BEGIN

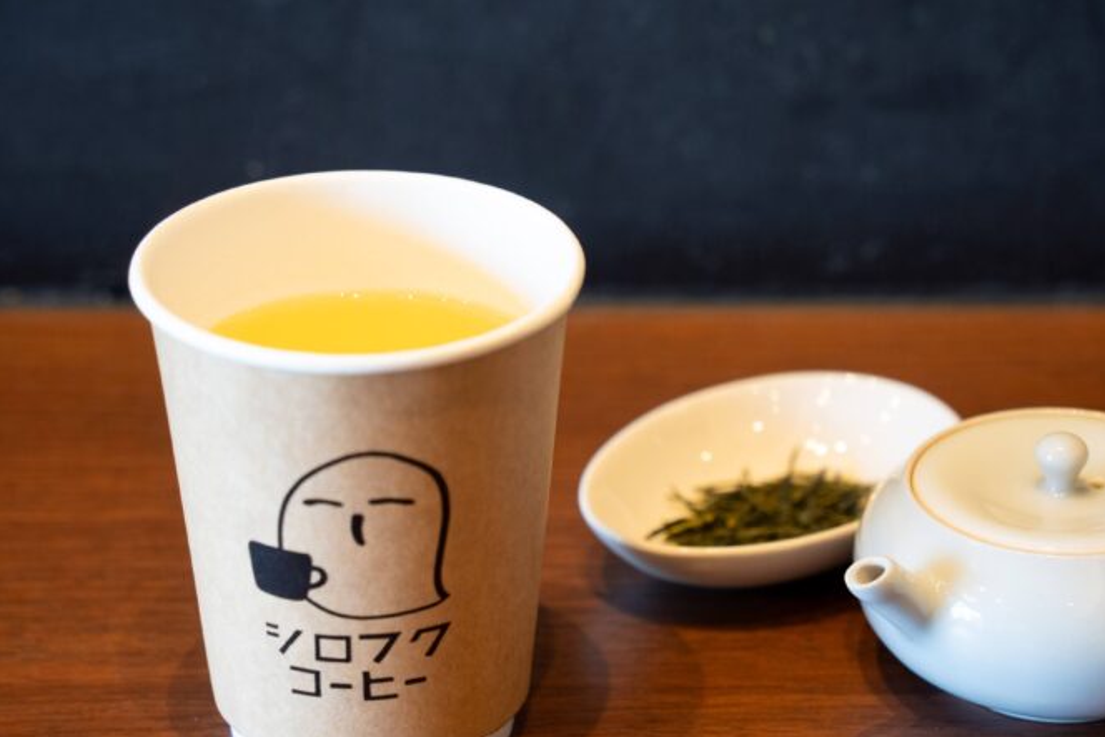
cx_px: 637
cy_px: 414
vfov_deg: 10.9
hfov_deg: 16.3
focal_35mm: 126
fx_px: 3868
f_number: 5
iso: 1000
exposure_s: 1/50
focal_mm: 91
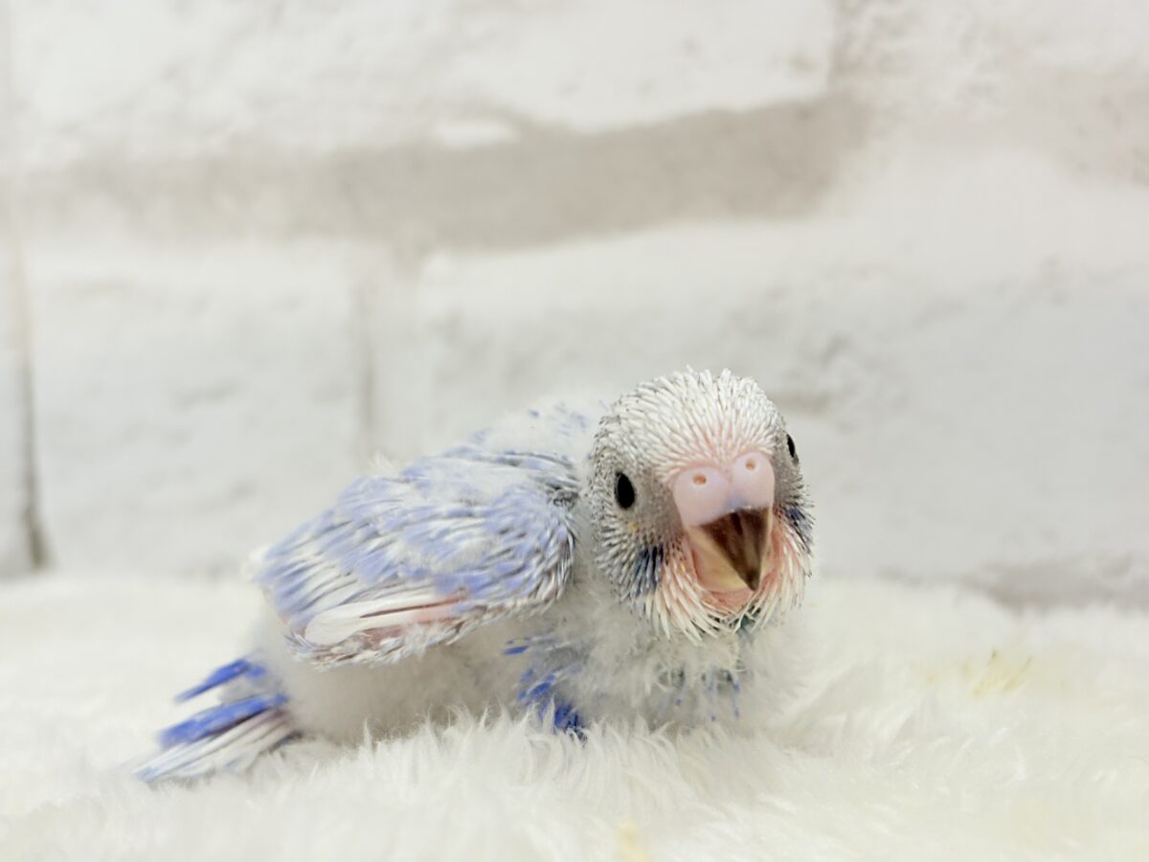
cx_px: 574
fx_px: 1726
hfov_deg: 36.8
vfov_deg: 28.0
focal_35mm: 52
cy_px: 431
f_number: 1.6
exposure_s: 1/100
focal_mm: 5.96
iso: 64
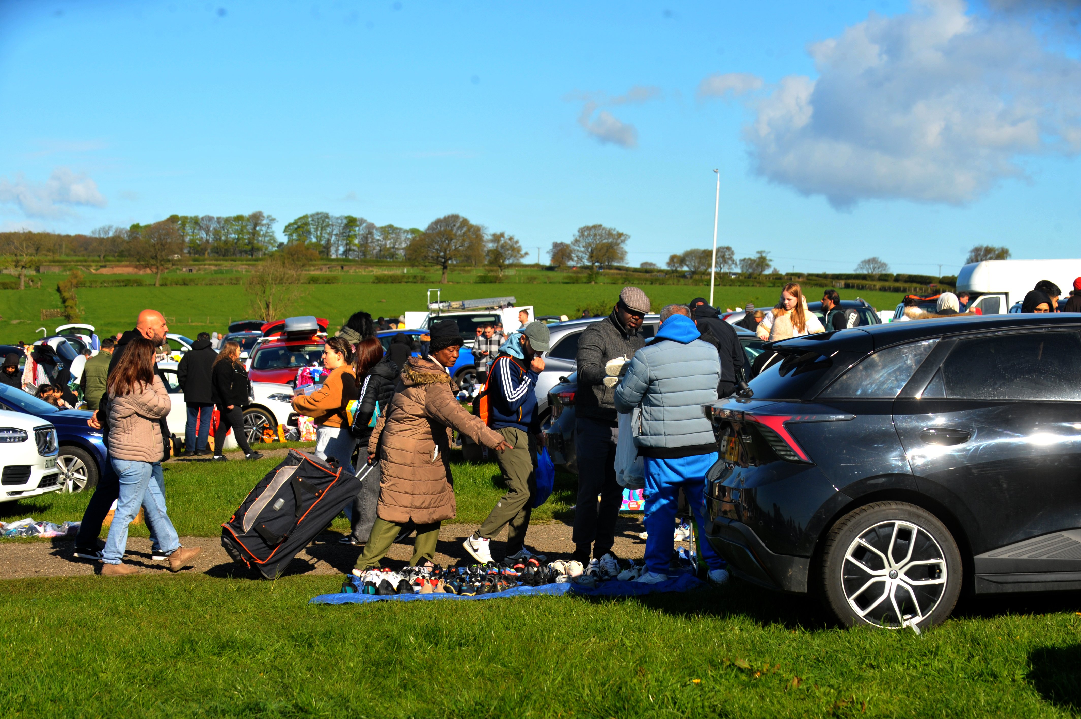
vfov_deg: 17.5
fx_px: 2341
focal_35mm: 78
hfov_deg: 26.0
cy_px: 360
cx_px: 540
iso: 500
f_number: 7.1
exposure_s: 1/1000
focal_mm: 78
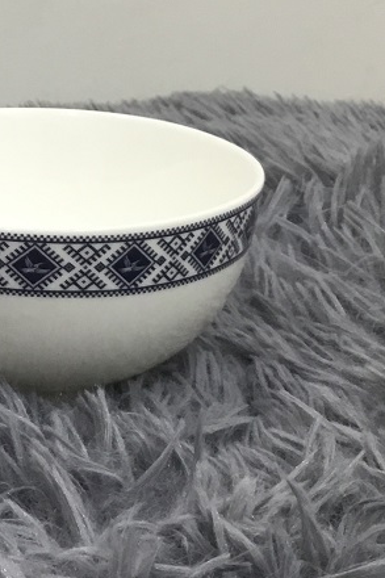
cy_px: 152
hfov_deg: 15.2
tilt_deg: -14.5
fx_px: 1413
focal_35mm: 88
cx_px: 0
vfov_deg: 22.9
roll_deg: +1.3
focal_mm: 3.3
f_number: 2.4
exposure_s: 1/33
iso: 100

END

Job → No pictures should appear in the copy, which holds exactly the lines from the first line of the data through the line with "roll_deg: +1.3" and nothing else.

Solution below →
cx_px: 637
cy_px: 414
vfov_deg: 10.9
hfov_deg: 16.3
focal_35mm: 126
fx_px: 3868
f_number: 5
iso: 1000
exposure_s: 1/50
focal_mm: 91
cx_px: 574
fx_px: 1726
hfov_deg: 36.8
vfov_deg: 28.0
focal_35mm: 52
cy_px: 431
f_number: 1.6
exposure_s: 1/100
focal_mm: 5.96
iso: 64
vfov_deg: 17.5
fx_px: 2341
focal_35mm: 78
hfov_deg: 26.0
cy_px: 360
cx_px: 540
iso: 500
f_number: 7.1
exposure_s: 1/1000
focal_mm: 78
cy_px: 152
hfov_deg: 15.2
tilt_deg: -14.5
fx_px: 1413
focal_35mm: 88
cx_px: 0
vfov_deg: 22.9
roll_deg: +1.3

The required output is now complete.